▶ _Aim of the task_
The data below should be restated word for word, pictures omitted.

▶ _Records for processing_
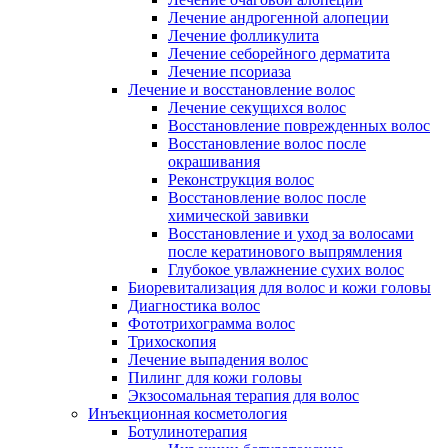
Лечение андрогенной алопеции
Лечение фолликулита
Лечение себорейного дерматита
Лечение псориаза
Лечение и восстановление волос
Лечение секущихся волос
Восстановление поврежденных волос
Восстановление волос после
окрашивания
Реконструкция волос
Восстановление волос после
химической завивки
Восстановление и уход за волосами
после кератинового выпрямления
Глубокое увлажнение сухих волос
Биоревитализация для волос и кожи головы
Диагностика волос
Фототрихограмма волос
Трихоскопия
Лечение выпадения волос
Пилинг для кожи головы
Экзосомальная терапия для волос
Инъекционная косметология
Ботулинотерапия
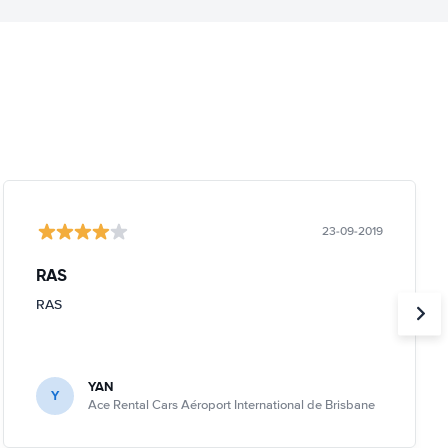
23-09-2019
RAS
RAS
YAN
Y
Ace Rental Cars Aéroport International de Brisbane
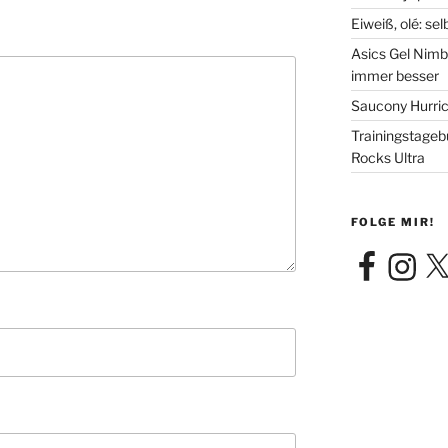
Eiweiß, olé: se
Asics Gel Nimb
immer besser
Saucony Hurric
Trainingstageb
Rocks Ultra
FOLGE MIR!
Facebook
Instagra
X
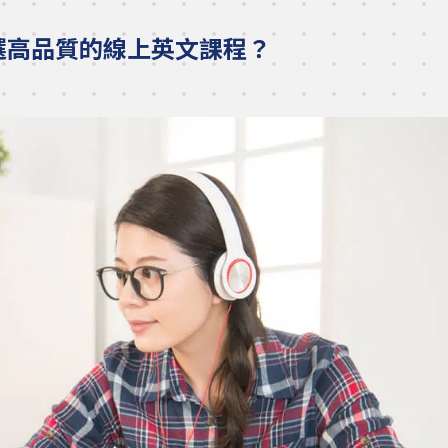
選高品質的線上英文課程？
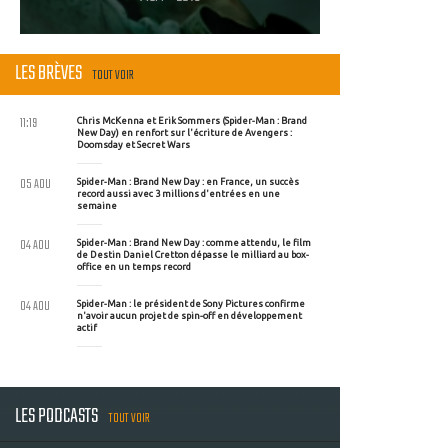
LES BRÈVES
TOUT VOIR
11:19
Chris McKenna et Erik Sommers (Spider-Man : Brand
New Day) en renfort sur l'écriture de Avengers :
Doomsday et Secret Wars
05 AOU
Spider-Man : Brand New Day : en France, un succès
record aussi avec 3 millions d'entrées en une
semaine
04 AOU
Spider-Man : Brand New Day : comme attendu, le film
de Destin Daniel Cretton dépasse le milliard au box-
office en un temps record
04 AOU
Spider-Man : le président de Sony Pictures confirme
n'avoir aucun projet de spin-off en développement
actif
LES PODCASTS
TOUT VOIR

▶ _Answer to the problem_
Лечение андрогенной алопеции
Лечение фолликулита
Лечение себорейного дерматита
Лечение псориаза
Лечение и восстановление волос
Лечение секущихся волос
Восстановление поврежденных волос
Восстановление волос после
окрашивания
Реконструкция волос
Восстановление волос после
химической завивки
Восстановление и уход за волосами
после кератинового выпрямления
Глубокое увлажнение сухих волос
Биоревитализация для волос и кожи головы
Диагностика волос
Фототрихограмма волос
Трихоскопия
Лечение выпадения волос
Пилинг для кожи головы
Экзосомальная терапия для волос
Инъекционная косметология
Ботулинотерапия
23-09-2019
RAS
RAS
YAN
Y
Ace Rental Cars Aéroport International de Brisbane
Eiweiß, olé: se
Asics Gel Nimb
immer besser
Saucony Hurric
Trainingstageb
Rocks Ultra
FOLGE MIR!
Facebook
Instagra
X
選高品質的線上英文課程？
LES BRÈVES
TOUT VOIR
11:19
Chris McKenna et Erik Sommers (Spider-Man : Brand
New Day) en renfort sur l'écriture de Avengers :
Doomsday et Secret Wars
05 AOU
Spider-Man : Brand New Day : en France, un succès
record aussi avec 3 millions d'entrées en une
semaine
04 AOU
Spider-Man : Brand New Day : comme attendu, le film
de Destin Daniel Cretton dépasse le milliard au box-
office en un temps record
04 AOU
Spider-Man : le président de Sony Pictures confirme
n'avoir aucun projet de spin-off en développement
actif
LES PODCASTS
TOUT VOIR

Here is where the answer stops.